Hey @theburningmonk! Thanks for reading and adding value to the comments!!
I agree with you, there is never a good time for these updates and in the long run they are good to have.
Some of us (including me) work on the project in their spare time, so you can imagine how hard it was to find time to do these updates, considering all the other things we have to do.
We had a npm dependency for parsing XML which was super old and wouldn't work with Node.js 16!
I am thinking now that perhaps it would have been easier using a custom runtime with a Dockerfile and stay on Node.js 14 - at least to be able to decide our own deadline :)
You know you could just leave it be, right?
They stop you from being able to update the function, but it'll continue to work past the last deprecation date. So if it's a side-project and you don't need to keep it up-to-date, that is always an option. Just delay until you absolutely have to do it. Who knows, maybe your dependency have been updated by then!
I do, however as you said you wouldn't be able to update the function and despite this being a side-project it has many paying users on it and this specific service was on the critical path!

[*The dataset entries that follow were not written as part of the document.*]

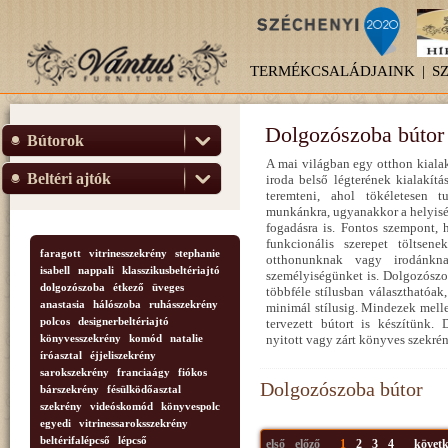
TERMÉKCSALÁDJAINK
|
S
Dolgozószoba bútor
Bútorok
A mai világban egy otthon kiala
Beltéri ajtók
iroda belső légterének kialakít
teremteni, ahol tökéletesen t
munkánkra, ugyanakkor a helyisé
fogadásra is. Fontos szempont,
funkcionális szerepet töltse
faragott
vitrinesszekrény
stephanie
otthonunknak vagy irodánkna
isabell
nappali
klasszikusbeltériajtó
személyiségünket is. Dolgozósz
dolgozószoba
étkező
üveges
többféle stílusban választhatóak
anastasia
hálószoba
ruhásszekrény
minimál stílusig. Mindezek melle
polcos
designerbeltériajtó
tervezett bútort is készítünk. 
könyvesszekrény
komód
natalie
nyitott vagy zárt könyves szekrén
íróasztal
éjjeliszekrény
sarokszekrény
franciaágy
fiókos
Dolgozószoba bútor
bárszekrény
fésülködőasztal
szekrény
videóskomód
könyvespolc
egyedi
vitrinessaroksszekrény
beltérifalépcső
lépcső
első
előző
1
2
3
4
követk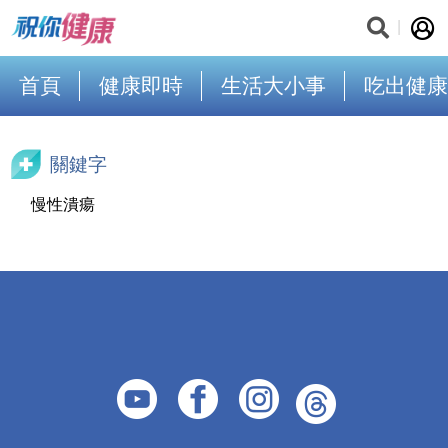
首頁
健康即時
生活大小事
吃出健康
關鍵字
慢性潰瘍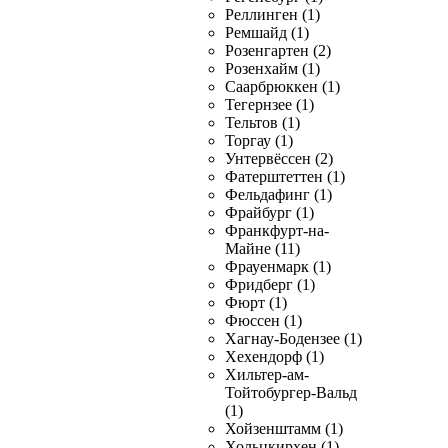
Реллинген (1)
Ремшайд (1)
Розенгартен (2)
Розенхайм (1)
Саарбрюккен (1)
Тегернзее (1)
Тельтов (1)
Торгау (1)
Унтервёссен (2)
Фатерштеттен (1)
Фельдафинг (1)
Фрайбург (1)
Франкфурт-на-
Майне (11)
Фрауенмарк (1)
Фридберг (1)
Фюрт (1)
Фюссен (1)
Хагнау-Бодензее (1)
Хехендорф (1)
Хильтер-ам-
Тойтобургер-Вальд
(1)
Хойзенштамм (1)
Хольцкирхен (1)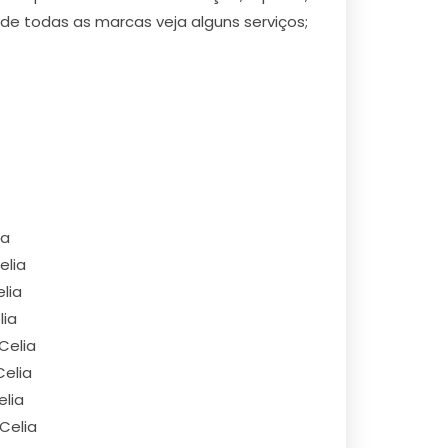
de todas as marcas veja alguns serviços;
ia
elia
lia
lia
Celia
Celia
lia
Celia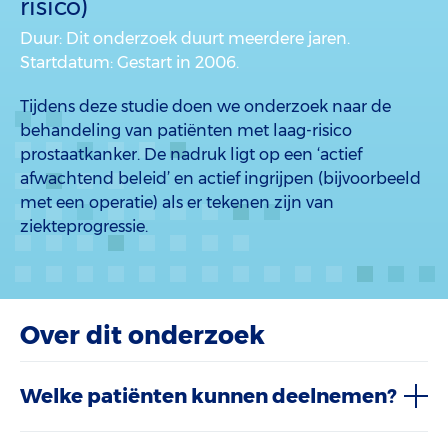
risico)
Duur
: Dit onderzoek duurt meerdere jaren.
Startdatum
: Gestart in 2006.
Tijdens deze studie doen we onderzoek naar de
behandeling van patiënten met laag-risico
prostaatkanker. De nadruk ligt op een ‘actief
afwachtend beleid’ en actief ingrijpen (bijvoorbeeld
met een operatie) als er tekenen zijn van
ziekteprogressie.
Over dit onderzoek
Welke patiënten kunnen deelnemen?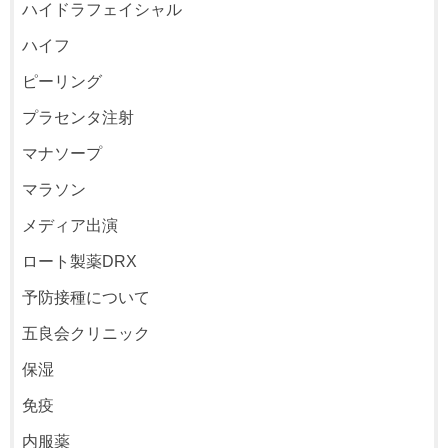
ハイドラフェイシャル
ハイフ
ピーリング
プラセンタ注射
マナソープ
マラソン
メディア出演
ロート製薬DRX
予防接種について
五良会クリニック
保湿
免疫
内服薬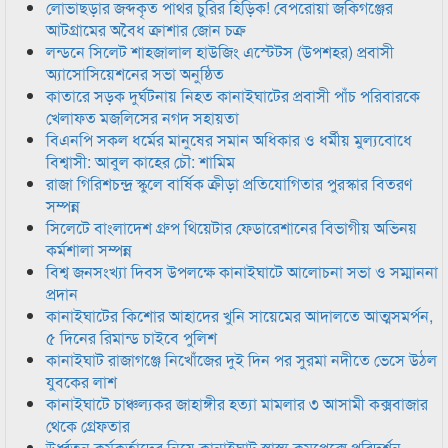
লোভাছড়ার জব্দকৃত পাথর চুরির হিড়িক! বেপরোয়া জকিগঞ্জের
আটগ্রামের অবৈধ ক্রাশার জোন চক্র
লন্ডনে সিলেট শাহজালাল হাউজিং এস্টেটস (উপশহর) প্রবাসী
অ্যাসোসিয়েশনের সভা অনুষ্ঠিত
কাতারে সড়ক দুর্ঘটনায় নিহত কানাইঘাটের প্রবাসী পাঁচ পরিবারকে
খেলাফত মজলিসের নগদ সহায়তা
বিএনপি সকল ধর্মের মানুষের সমান অধিকার ও ধর্মীয় মুল্যবোধে
বিশ্বাসী: আবুল কাহের চৌ: শামিম
রাজা গিরিশচন্দ্র স্কুলে বার্ষিক ক্রীড়া প্রতিযোগিতার পুরস্কার বিতরণ
সম্পন্ন
সিলেটে বাংলাদেশ গ্রুপ থিয়েটার ফেডারেশানের বিভাগীয় অভিনয়
কর্মশালা সম্পন্ন
বিশ্ব জনসংখ্যা দিবস উপলক্ষে কানাইঘাটে আলোচনা সভা ও সম্মাননা
প্রদান
কানাইঘাটের কিশোর আহাদের খুনি সায়েমের আদালতে আত্মসমর্পন,
৫ দিনের রিমান্ড চাইবে পুলিশ
কানাইঘাট রাজাগঞ্জে নিখোঁজের দুই দিন পর সুরমা নদীতে ভেসে উঠল
যুবকের লাশ
কানাইঘাটে চাঞ্চল্যকর জাহাঙ্গীর হত্যা মামলার ৩ আসামী কক্সবাজার
থেকে গ্রেফতার
উর্ধ্বতন কর্মকর্তাদের নিয়ে কানাইঘাট স্বাস্থ্য কমপ্লেক্সে পরিদর্শন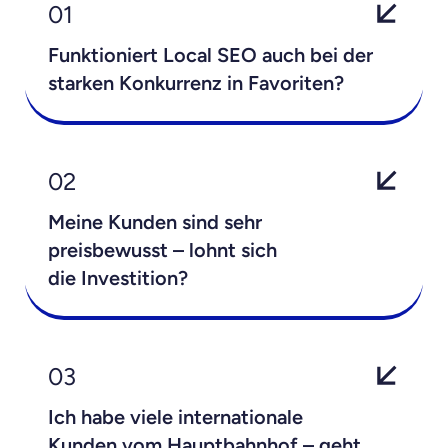
01
Funktioniert Local SEO auch bei der
starken Konkurrenz in Favoriten?
02
Meine Kunden sind sehr
preisbewusst – lohnt sich
die Investition?
03
Ich habe viele internationale
Kunden vom Hauptbahnhof – geht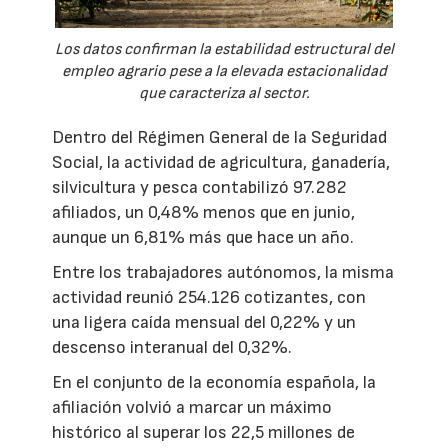
Los datos confirman la estabilidad estructural del
empleo agrario pese a la elevada estacionalidad
que caracteriza al sector.
Dentro del Régimen General de la Seguridad
Social, la actividad de agricultura, ganadería,
silvicultura y pesca contabilizó 97.282
afiliados, un 0,48% menos que en junio,
aunque un 6,81% más que hace un año.
Entre los trabajadores autónomos, la misma
actividad reunió 254.126 cotizantes, con
una ligera caída mensual del 0,22% y un
descenso interanual del 0,32%.
En el conjunto de la economía española, la
afiliación volvió a marcar un máximo
histórico al superar los 22,5 millones de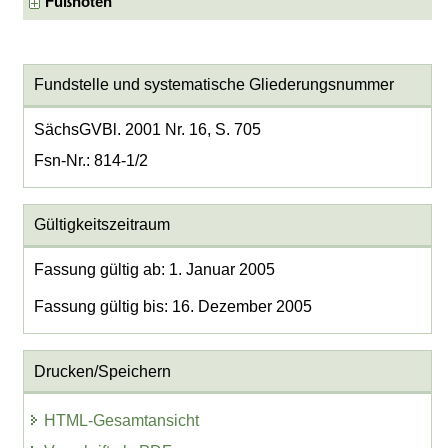
Fußnoten
Fundstelle und systematische Gliederungsnummer
SächsGVBl. 2001 Nr. 16, S. 705
Fsn-Nr.: 814-1/2
Gültigkeitszeitraum
Fassung gültig ab: 1. Januar 2005
Fassung gültig bis: 16. Dezember 2005
Drucken/Speichern
HTML-Gesamtansicht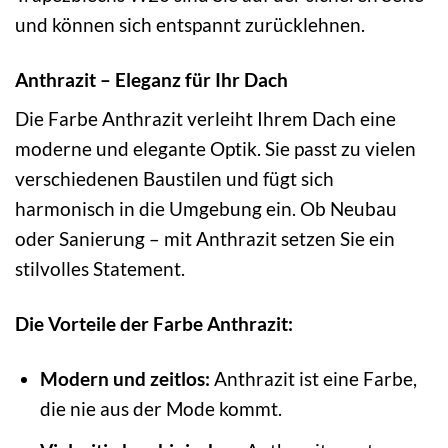
und können sich entspannt zurücklehnen.
Anthrazit – Eleganz für Ihr Dach
Die Farbe Anthrazit verleiht Ihrem Dach eine
moderne und elegante Optik. Sie passt zu vielen
verschiedenen Baustilen und fügt sich
harmonisch in die Umgebung ein. Ob Neubau
oder Sanierung – mit Anthrazit setzen Sie ein
stilvolles Statement.
Die Vorteile der Farbe Anthrazit:
Modern und zeitlos:
Anthrazit ist eine Farbe,
die nie aus der Mode kommt.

And we didn't want to be in the position of not being able to make an hotfix.
I see. Are there no other packages you can use to parse XML?
Seems like a big burden to create a custom runtime just for that... not to mention you're sacrificing security because you won't be getting Node.js runtime updates, and you're responsible for a new layer of security
At the time of the deprecation deadline there was not "drop-in replacement" library, without doing some refactoring.
The XML ecosystem for Node.js is very outdated, often the libraries are wrappers/binding to C++ libraries and not very maintained (not a surprise considering XML is not the cool kid anymore).
Regarding the custom runtime, I don't advise anyone doing it but it's an option that comes with risk, as you highlight!
At the time we didn't have any developers in the team besides the founders and you have to keep scaling the business at the same time, so you might be willing to accept a bit of risk or tech debt!